Apparently prior to the release of the awfully / perfectly named Recycler, ZZ Top had declared an intention to revert to a more guitar orientated sound. What they actually produced was a watered down version of Afterburner, which itself was a watered down version of Eliminator. Oh, and Billy Gibbons’ guitars were pushed just very slightly more to the fore.
Recycler is a rather sad, soggy mess, with little of the badly aged yet accessible 80s pop sound that had made the previous albums remotely bearable. This was ZZ Top’s nadir, with only the questionable “Woke up With Wood” (ZZ Top again, not exactly grasping subtleties of sexual politics) and closing track “Doubleback” being of any vague merit.
Following the release of Recycler ZZ Top would reset, reduce the reliance on technology, become less commercially successful, and start the long slow journey to the beloved veteran rock act the they are today. Given where they were, to actually make that journey successfully is no small miracle.
Compilations
The ZZ Top Six Pack is one of the most horrific re-releases of the CD era, where ZZ Top’s pre-Deguello albums are remixed with Eliminator style electronic drums and rhythms. To rub salt into the wounds, none of the original mixes of these albums were available on CD for decades, so if you were picking up a copy of Tres Hombres or Tejas on CD, you were getting the ZZ Top Six Pack versions. The same goes for the big selling Greatest Hits compilation from 1992, which puts an immense amount of emphasis on the band’s 80s MTV period, and the few tracks from the 70s are the horrible remixes.
Some of these wrongs were righted in 2004 on the Chrome, Smoke & BBQ box set, and the Rancho Texicano compilation, which featured remastered version of the original mixes of songs from the 70s, with Rancho Texicano being a solid alternative to the 1992 Greatest Hits set, albeit one that lingered too long over ZZ Top’s 80s outputs, when by this time fans were more focused on their 70s material.
2013’s the Complete Studio Albums 1970 – 1990 box set pulls together all of ZZ Top’s albums from the first half of their career, with its major selling point being that it rights the wrongs of the hideous Sixpack.
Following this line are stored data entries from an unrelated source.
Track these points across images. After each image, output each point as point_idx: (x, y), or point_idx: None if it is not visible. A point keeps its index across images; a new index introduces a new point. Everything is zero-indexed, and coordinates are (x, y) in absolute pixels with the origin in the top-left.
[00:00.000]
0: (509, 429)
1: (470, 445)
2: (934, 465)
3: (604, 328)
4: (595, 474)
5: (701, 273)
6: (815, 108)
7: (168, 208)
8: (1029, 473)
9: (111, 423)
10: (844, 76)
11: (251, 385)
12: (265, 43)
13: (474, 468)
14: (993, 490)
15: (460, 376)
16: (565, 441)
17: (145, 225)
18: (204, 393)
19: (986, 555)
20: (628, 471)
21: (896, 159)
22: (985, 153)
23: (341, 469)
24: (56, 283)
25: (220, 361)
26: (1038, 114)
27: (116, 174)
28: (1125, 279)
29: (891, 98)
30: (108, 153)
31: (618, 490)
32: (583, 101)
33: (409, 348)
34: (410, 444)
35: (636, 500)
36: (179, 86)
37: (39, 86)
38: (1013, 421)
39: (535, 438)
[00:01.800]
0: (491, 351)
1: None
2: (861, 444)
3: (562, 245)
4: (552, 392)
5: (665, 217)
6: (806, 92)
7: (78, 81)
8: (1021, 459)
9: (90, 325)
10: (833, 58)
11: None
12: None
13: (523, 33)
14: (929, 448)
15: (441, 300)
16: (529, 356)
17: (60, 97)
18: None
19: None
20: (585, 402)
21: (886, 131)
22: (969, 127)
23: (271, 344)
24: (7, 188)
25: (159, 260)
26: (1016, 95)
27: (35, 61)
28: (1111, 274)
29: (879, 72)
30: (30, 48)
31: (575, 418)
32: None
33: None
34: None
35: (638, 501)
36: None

That the original mixes of ZZ Top’s First Album, Rio Grande Mud or Tejas were not made available on CD until this box set is a travesty and an unforgivable dick-move by the record label. Thankfully ZZ Top and their record label have seen the error of their ways in recent years, and and not only are the original mixes available in this competitively proved box set, but they are now also available individually and in the Cinco: The First Five LPs box.